That night, when he had eaten, the Kapurāla said, “We must place this our cage inside that [room].”
“You may do it,” they said, and they placed it in the house.
Then when the wife of the man who was inside the cage and the false husband were spreading mats [to lie upon], and making ready for sleeping, the Kapurāla who remained outside said, “Except that [cage], there is no room for two.” Thereupon the man who was inside the cage came out, and beat the false husband even on the cheeks with the cudgel that he had taken. So the man died.
After that, the man, as it was becoming light, went and threw the Deer’s elder sister into the river. Having returned, and gone to the village with the Deer, the man who went for Nikini cooked for the other man, and gave him to eat. Then the two divided the money, and he gave the man the gem which he had, as a present for him, and sent that man back to his village.
Afterwards this man, taking another wife, remained there. [According to another version, however, he became a Buddhist monk.]

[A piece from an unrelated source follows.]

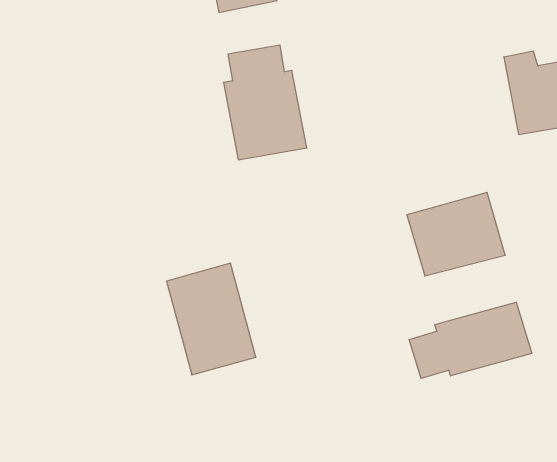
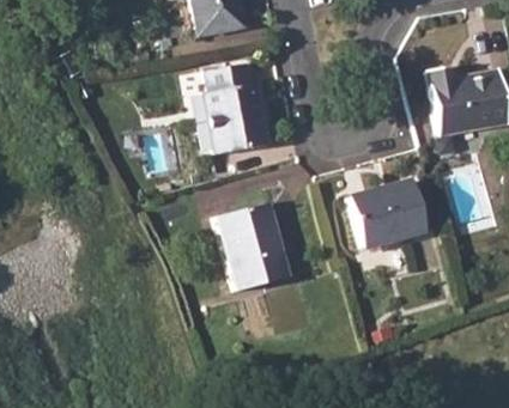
building: [166,263,256,375] -> [217,202,289,292]
building: [409,302,532,379] -> none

Tom-tom Beater. North-western Province.
The story is also related in a contracted form in the Western Province.
In a variant by a Tom-tom Beater of the North-western Province, a young Boar takes the place of the Deer, and the woman married first a King, and afterwards a Rākshasa who was sent for the Nikini. At the Boar’s suggestion he died by jumping into a fire made by the girl, and the Boar then followed his example, and was burnt up. The girl is represented as “smearing a great deal of gold on herself” before this, apparently becoming gilded.